In HPLC, high-pressure switching valves are used for an entire series of different tasks, for example in order to remove a sample to be examined from a sample container, to feed it into a sample loop and, from there, to introduce it into a high-pressure liquid flow in the direction of a chromatography column, or in order to flush various components or in order to switch over between a plurality of columns.
Switching valves of this type are installed as a rule in automatic samplers for HPLC, in column ovens or in fraction collectors.
When switching valves are used, it is almost always advantageous if only short capillary paths, that is to say short lengths of capillaries which guide the medium to be switched, are required between the relevant components. For example, when samples are guided in an eluent flow, it is advantageous if only short capillary paths have to be overcome, since the dispersion of the sample, that is to say the mixing of the sample with the eluent which is situated upstream and downstream of the sample in the flow path, is then low. In addition, the pressure loss in the relevant system is minimized by short capillary paths.

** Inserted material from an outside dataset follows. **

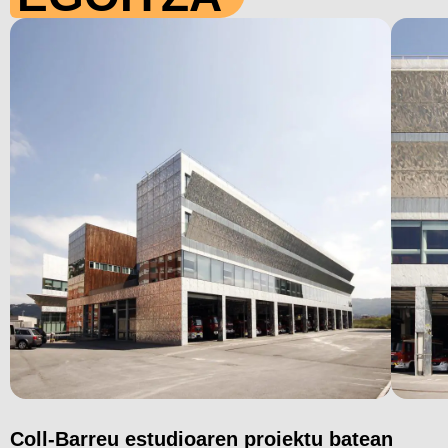
Coll-Barreu estudioaren proiektu batean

In order to make short capillary paths possible, it is advantageous or indispensable in many cases if the switching valve is constructed so as to be as compact as possible. As a result, the switching valve can be used in a space-saving and variable manner.

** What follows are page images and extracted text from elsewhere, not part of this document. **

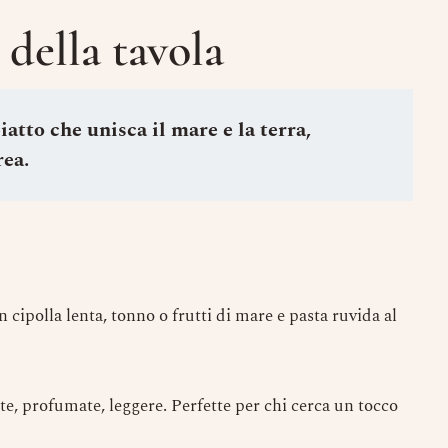
 della tavola
tto che unisca il mare e la terra,
rea.
Prenota un Tavolo
Ricorda che il Sabato l'ultima prenotazione
disponibile è alle ore 20.15 dalle 20.15 nessun
tavolo è a disposizione per prenotazioni.
Nome
on cipolla lenta, tonno o frutti di mare e pasta ruvida al
Numero di Persone
ate, profumate, leggere. Perfette per chi cerca un tocco
Numero di Cellulare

Despite a compact construction, it goes without saying that a switching valve of this type also has to ensure precise and reproducible positioning of the moving parts which guide the medium to be switched.
Switching valves, as used for introducing a sample into the fluid stream, normally have a stator in which there are provided multiple connection ports for the supply and discharge of the fluid to and from the switching valve. The ports are connected via ducts to opening cross sections which are formed on a switching surface of the stator, for example in the face side of a substantially cylindrical stator element. The rotor likewise has a switching surface which interacts with the switching surface of the stator, wherein in the switching surface of the rotor there are formed grooves which serve to connect certain opening cross sections and/or ports of the stator to one another as a function of two or more switching positions. Here, the rotor and the stator must be pressed against one another with an adequately high pressing force in order to attain a sealing action in the plane of the switching surfaces even in the case of high pressures such as arise in liquid chromatography, in particular HPLC.
Such switching valves are described for example in WO 2009/101695 A1 or US 2010/0281959 A1.